Stated task A
Copy the records from their first line through the line containing "scientific name: Miconia dispar", including both of those lines.

The same page of the BCM mentioned William Clough of the Bradford Chess Club, the former MP for Skipton. Later that year he was to win a 24-move game against Capablanca in a simultaneous exhibition. We gave the score on page 56 of the 5/1987 New in Chess, taken from page 5 of the Yorkshire Observer of 8 October 1919.
Capablanca’s display (refereed by Amos Burn) in Committee Room No. 14 at the House of Commons on 2 December 1919 is well known. Page 9 of the January 1920 BCM reported:
‘Señor J.R. Capablanca had the honour paid him of being the first chess master to be invited to give a simultaneous performance within the precincts of the House of Commons. The arrangements were carried out by Major R.W. Barnett, MP, who got together a team of 33 past and present members of the House and five of the Press Association.’
After listing the 38 opponents, the BCM remarked:
‘There was a continued stream of visitors from other parts of the House, including Mr Bonar Law, and that he was unable to take a board himself was universally regretted. Mr Austen Chamberlain was also an onlooker for part of the time …’
An item from pages 9-10 of the January 1920 BCM regarding a parliamentary question to Bonar Law (then the Leader of the House) arising from Capablanca’s simultaneous display on 2 December 1919:
On page 101 of the January 1920 Chess Amateur P.H. Williams commented on the Cuban’s display:
‘One of Señor Capablanca’s great efforts was his contest at the House of Commons in the midst of a strenuous sitting of that august community. Following the prevailing fashion, a well-known ping-pong expert is willing to play a match against all-comers in the Lion House at the Zoological Gardens; a friendly match at spellikins is arranged to take place in the booking office at the Piccadilly Tube Station for the benefit of people returning home from the theatre; a well-known bridge player offers to play 14 dummies simultaneously with a special pack of cards numbering 728, including 182 of each suit. This will take place in the vestibule of the Holborn Stadium during the next boxing boom; a well-known financier will give an exhibition match of “Beggar-my-neighbour” on the floor of the Stock Exchange against all-comers, undertaking to ruin all his opponents, less Tax, in four hours.’
It may be recalled that a game on 29 December 1919 between Capablanca and three Members of Parliament, including Bonar Law, was given on pages 59-61 of Chess and its Stars by B. Harley (Leeds, 1936) and pages 113-114 of The Unknown Capablanca. Neither book suggested that the game was played in the House of Commons, but this conclusion was wrongly drawn by R. Caparrós in the two editions of his book of Capablanca’s games. He also gave the score out of chronological sequence, placing it among the 2 December games despite correctly dating it 29 December.

Stated task B
In the passage on Capablanca's chess exhibitions, who refereed his display at the House of Commons on 2 December 1919?

Extracted records
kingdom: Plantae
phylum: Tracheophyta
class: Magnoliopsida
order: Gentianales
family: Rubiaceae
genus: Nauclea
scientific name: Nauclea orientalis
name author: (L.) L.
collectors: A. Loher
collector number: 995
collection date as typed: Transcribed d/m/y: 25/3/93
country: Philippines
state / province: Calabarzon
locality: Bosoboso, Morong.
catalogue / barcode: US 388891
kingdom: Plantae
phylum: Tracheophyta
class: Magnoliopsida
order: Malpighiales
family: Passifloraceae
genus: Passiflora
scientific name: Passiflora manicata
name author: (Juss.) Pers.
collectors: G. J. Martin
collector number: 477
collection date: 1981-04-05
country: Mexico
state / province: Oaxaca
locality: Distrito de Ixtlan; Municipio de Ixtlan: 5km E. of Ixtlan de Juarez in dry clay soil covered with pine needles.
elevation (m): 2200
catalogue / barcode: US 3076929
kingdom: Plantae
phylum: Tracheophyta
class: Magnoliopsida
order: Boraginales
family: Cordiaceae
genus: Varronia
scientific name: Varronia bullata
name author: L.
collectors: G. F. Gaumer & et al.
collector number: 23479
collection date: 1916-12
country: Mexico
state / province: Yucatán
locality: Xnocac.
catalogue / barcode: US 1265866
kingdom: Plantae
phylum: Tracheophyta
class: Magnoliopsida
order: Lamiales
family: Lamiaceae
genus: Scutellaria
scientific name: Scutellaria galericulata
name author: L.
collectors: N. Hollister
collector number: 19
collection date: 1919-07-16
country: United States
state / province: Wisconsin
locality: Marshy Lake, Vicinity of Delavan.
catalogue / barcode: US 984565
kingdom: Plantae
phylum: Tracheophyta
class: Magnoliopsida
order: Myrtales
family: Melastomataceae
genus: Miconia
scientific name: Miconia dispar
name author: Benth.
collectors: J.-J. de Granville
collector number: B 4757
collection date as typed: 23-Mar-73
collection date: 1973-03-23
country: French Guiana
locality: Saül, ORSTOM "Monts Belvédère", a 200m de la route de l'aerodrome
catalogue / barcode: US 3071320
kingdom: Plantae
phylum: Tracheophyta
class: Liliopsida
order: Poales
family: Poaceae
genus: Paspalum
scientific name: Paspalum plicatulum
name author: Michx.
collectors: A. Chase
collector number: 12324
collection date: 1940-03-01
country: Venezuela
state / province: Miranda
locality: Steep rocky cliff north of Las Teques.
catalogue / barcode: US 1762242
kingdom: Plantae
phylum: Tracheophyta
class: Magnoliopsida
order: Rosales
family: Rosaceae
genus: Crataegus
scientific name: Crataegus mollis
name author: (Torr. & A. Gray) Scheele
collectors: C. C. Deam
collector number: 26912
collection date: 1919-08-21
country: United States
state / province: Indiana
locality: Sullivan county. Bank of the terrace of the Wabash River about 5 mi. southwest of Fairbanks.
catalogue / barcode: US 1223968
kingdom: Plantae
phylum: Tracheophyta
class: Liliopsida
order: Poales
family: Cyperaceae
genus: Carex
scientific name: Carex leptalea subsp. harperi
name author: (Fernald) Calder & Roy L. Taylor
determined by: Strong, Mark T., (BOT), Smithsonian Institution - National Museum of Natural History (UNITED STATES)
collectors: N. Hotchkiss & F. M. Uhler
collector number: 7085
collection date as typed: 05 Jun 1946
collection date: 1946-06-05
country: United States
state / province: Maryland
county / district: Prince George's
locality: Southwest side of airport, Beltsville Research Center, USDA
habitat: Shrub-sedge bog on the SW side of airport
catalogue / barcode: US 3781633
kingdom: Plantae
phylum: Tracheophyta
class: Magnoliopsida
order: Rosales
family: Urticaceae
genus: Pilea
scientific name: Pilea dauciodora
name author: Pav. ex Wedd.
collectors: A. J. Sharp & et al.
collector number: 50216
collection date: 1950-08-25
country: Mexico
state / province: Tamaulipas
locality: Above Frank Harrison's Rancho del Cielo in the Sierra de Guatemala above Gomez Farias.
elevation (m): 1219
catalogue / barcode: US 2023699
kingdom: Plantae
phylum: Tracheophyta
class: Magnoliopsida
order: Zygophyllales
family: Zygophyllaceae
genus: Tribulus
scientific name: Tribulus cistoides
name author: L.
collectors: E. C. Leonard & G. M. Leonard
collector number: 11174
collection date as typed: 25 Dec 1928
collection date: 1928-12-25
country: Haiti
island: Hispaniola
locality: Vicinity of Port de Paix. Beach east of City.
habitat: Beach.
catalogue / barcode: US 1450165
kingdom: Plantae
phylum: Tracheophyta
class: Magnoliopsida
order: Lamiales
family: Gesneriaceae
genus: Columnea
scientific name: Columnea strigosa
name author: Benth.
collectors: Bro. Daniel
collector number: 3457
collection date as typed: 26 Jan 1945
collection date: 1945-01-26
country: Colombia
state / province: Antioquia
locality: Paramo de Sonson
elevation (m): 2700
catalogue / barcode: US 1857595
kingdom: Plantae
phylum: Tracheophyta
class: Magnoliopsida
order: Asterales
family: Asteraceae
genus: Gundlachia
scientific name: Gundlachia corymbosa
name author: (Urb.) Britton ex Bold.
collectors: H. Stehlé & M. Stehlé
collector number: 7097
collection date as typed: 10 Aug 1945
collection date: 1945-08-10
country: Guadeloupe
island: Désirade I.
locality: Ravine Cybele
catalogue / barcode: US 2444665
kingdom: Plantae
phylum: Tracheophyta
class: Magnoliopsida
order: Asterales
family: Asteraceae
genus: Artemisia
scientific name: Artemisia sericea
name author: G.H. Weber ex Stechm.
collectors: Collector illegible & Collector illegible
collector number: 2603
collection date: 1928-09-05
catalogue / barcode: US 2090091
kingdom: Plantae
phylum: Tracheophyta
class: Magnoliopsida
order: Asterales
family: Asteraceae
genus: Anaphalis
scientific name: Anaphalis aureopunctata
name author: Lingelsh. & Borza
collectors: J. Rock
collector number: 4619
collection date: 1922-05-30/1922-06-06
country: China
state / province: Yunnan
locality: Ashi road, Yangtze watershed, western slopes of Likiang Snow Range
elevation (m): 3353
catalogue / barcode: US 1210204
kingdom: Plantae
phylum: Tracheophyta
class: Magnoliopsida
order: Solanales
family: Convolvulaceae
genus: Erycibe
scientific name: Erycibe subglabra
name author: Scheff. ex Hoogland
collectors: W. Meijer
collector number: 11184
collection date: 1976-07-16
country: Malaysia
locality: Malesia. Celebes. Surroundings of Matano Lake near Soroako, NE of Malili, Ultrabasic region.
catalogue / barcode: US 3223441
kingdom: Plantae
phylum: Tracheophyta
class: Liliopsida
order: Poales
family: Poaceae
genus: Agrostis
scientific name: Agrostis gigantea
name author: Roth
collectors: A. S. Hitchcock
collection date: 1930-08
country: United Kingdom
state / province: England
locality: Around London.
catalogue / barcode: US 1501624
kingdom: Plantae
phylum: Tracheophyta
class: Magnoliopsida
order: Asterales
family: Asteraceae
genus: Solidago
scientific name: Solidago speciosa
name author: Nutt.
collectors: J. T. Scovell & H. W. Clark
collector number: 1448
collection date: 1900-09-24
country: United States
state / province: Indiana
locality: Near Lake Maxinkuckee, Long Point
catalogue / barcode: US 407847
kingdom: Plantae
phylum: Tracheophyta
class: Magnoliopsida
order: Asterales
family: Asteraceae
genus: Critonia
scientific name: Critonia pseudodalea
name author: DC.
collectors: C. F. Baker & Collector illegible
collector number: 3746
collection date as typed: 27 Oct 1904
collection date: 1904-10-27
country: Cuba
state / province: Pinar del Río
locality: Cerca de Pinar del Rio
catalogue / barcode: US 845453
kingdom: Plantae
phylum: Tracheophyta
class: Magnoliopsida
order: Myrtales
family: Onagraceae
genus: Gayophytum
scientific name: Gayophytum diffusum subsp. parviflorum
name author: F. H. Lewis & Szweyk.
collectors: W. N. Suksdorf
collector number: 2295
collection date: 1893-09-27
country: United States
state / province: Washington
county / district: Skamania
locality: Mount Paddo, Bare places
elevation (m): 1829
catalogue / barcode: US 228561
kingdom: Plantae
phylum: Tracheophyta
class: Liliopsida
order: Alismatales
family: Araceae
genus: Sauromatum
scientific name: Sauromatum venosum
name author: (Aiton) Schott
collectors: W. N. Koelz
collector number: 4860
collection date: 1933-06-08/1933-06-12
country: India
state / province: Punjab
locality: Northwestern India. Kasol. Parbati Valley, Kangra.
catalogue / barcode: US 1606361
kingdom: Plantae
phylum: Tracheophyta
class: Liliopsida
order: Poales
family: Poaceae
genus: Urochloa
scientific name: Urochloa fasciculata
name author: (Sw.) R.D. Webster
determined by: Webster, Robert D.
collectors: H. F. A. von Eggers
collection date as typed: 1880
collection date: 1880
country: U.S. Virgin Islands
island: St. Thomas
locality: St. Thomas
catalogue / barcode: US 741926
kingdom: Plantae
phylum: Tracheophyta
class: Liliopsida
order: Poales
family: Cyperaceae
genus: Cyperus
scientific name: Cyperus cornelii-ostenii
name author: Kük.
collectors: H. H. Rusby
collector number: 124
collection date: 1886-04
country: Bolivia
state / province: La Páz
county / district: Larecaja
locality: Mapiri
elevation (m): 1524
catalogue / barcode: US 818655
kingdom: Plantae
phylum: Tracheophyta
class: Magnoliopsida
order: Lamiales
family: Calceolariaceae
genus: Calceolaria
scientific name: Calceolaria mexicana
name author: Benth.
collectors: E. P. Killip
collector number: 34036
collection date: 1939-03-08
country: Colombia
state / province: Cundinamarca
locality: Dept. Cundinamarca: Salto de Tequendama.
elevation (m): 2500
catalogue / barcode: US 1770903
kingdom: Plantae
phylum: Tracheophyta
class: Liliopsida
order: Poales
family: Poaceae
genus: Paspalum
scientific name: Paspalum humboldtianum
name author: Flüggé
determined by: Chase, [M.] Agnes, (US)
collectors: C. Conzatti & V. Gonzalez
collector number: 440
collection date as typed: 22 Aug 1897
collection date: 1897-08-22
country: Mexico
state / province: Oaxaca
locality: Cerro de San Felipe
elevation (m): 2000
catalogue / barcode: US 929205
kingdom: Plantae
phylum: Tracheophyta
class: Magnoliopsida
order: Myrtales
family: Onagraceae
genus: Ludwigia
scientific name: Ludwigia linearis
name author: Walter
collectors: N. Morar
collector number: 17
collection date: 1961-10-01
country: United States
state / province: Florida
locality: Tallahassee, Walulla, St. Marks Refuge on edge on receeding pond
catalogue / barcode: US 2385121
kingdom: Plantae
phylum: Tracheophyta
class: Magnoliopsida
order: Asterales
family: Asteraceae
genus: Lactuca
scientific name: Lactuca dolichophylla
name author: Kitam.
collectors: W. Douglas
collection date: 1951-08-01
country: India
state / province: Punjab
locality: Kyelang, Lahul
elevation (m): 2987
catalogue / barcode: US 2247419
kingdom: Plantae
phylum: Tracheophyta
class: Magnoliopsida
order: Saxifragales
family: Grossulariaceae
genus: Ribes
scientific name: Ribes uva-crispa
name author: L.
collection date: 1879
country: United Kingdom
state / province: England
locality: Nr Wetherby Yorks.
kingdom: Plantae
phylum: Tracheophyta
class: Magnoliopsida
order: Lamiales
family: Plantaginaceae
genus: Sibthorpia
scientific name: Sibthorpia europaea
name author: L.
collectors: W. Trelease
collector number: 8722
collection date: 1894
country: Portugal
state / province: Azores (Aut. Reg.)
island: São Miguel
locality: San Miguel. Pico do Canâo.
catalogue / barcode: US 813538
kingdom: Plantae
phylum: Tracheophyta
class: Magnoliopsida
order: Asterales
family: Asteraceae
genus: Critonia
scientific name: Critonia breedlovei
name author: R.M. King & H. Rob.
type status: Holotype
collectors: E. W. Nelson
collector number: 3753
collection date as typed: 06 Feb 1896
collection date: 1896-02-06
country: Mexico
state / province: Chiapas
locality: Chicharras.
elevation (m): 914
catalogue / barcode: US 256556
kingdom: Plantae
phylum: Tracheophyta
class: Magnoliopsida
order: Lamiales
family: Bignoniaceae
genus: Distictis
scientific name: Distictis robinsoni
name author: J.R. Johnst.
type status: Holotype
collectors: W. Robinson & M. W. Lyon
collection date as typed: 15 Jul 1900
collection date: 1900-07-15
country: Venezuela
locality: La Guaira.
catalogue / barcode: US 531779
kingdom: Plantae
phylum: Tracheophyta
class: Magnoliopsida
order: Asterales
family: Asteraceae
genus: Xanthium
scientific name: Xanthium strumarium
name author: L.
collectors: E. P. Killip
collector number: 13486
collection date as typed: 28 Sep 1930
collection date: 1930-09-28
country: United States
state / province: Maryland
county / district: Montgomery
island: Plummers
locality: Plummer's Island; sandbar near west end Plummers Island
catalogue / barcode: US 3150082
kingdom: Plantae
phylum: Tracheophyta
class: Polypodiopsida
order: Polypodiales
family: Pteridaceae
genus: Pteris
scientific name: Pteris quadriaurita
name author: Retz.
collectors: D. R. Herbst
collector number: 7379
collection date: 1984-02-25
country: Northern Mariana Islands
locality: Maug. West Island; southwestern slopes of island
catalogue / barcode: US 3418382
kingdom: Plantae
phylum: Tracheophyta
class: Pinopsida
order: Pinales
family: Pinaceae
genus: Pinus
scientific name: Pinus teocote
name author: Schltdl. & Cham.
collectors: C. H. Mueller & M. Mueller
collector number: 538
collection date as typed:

Complete response A
kingdom: Plantae
phylum: Tracheophyta
class: Magnoliopsida
order: Gentianales
family: Rubiaceae
genus: Nauclea
scientific name: Nauclea orientalis
name author: (L.) L.
collectors: A. Loher
collector number: 995
collection date as typed: Transcribed d/m/y: 25/3/93
country: Philippines
state / province: Calabarzon
locality: Bosoboso, Morong.
catalogue / barcode: US 388891
kingdom: Plantae
phylum: Tracheophyta
class: Magnoliopsida
order: Malpighiales
family: Passifloraceae
genus: Passiflora
scientific name: Passiflora manicata
name author: (Juss.) Pers.
collectors: G. J. Martin
collector number: 477
collection date: 1981-04-05
country: Mexico
state / province: Oaxaca
locality: Distrito de Ixtlan; Municipio de Ixtlan: 5km E. of Ixtlan de Juarez in dry clay soil covered with pine needles.
elevation (m): 2200
catalogue / barcode: US 3076929
kingdom: Plantae
phylum: Tracheophyta
class: Magnoliopsida
order: Boraginales
family: Cordiaceae
genus: Varronia
scientific name: Varronia bullata
name author: L.
collectors: G. F. Gaumer & et al.
collector number: 23479
collection date: 1916-12
country: Mexico
state / province: Yucatán
locality: Xnocac.
catalogue / barcode: US 1265866
kingdom: Plantae
phylum: Tracheophyta
class: Magnoliopsida
order: Lamiales
family: Lamiaceae
genus: Scutellaria
scientific name: Scutellaria galericulata
name author: L.
collectors: N. Hollister
collector number: 19
collection date: 1919-07-16
country: United States
state / province: Wisconsin
locality: Marshy Lake, Vicinity of Delavan.
catalogue / barcode: US 984565
kingdom: Plantae
phylum: Tracheophyta
class: Magnoliopsida
order: Myrtales
family: Melastomataceae
genus: Miconia
scientific name: Miconia dispar

Complete response B
Amos Burn